Among the concerns about Energy East are that the proposed 2,858-mile pipeline would traverse at least 90 watersheds and 961 waterways between Alberta and New Brunswick—raising the prospect of a devastating spill—and would have the same climate impact of seven million cars on the road. Similar worries have galvanized the climate movement against Keystone XL.
Cam Fenton, Canadian tar sands organizer with 350.org, told Common Dreams: "Upland Pipeline is just another pipe dream from TransCanada. For this project to ever carry real oil, it needs the Energy East proposal built—which just isn’t going to happen, given the unprecedented opposition we’ve seen from people across Canada. Earlier this month, we teamed up with other organizations and climate activists to deliver the largest petition Canada's pipeline regulator had ever received, from people opposed to Energy East’s toxic impact on our planet. Throw on the fact that Upland needs a permit from the U.S. State Department, which has held up Keystone XL for years on end, and it’s clear that Upland will simply never make it past the concept phase."

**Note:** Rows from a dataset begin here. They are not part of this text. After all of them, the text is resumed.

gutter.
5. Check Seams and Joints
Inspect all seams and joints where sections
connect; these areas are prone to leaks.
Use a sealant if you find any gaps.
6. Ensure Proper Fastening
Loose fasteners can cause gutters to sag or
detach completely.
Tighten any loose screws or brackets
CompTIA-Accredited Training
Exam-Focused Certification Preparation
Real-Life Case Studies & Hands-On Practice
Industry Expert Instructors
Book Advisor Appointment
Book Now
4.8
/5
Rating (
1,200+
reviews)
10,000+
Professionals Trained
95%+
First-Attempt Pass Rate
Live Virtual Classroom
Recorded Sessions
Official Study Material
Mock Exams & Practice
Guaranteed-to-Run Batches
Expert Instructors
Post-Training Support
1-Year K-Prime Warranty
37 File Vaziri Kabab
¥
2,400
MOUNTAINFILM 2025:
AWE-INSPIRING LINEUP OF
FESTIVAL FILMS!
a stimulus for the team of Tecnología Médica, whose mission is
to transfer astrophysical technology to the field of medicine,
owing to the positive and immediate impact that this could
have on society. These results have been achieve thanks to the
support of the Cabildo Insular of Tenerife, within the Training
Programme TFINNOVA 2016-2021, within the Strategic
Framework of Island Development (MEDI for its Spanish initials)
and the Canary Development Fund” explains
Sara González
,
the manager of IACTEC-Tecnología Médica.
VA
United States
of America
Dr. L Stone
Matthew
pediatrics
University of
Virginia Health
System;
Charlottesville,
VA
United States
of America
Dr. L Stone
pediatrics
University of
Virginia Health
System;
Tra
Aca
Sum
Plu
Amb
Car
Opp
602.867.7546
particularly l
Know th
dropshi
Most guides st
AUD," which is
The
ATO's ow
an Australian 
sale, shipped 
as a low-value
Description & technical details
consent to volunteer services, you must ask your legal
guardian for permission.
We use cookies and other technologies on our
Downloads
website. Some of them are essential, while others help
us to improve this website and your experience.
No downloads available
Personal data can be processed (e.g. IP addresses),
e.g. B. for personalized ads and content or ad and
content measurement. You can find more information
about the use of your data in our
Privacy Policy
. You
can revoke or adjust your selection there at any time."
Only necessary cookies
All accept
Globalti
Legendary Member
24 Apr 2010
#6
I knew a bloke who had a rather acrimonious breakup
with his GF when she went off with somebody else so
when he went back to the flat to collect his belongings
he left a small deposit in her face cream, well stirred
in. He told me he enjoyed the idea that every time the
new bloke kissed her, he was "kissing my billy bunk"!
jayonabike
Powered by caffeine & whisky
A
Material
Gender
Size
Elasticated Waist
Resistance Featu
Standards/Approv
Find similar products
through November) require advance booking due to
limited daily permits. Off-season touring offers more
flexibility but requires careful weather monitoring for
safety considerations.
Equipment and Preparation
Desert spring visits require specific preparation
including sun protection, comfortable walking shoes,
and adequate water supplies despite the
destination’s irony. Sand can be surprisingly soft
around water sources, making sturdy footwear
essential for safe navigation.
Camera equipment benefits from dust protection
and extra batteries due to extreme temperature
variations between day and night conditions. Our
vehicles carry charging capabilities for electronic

The Council of Canadians has raised specific concerns about the receipt and delivery terminal TransCanada intends to build in Moosomin.
"This tank farm would pose a spill risk to the community and emit volatile organic compounds posing a further threat to their air quality," Council of Canadians political director Brent Patterson wrote recently.
Which is why, activists say, TransCanada can expect a grassroots fight wherever it attempts to expand its tar sands empire.
"We're going to show up wherever they're doing these projects," Scott Parkin, an organizer with Rising Tide North America, vowed in an interview with Common Dreams. "We're going to stand with these communities."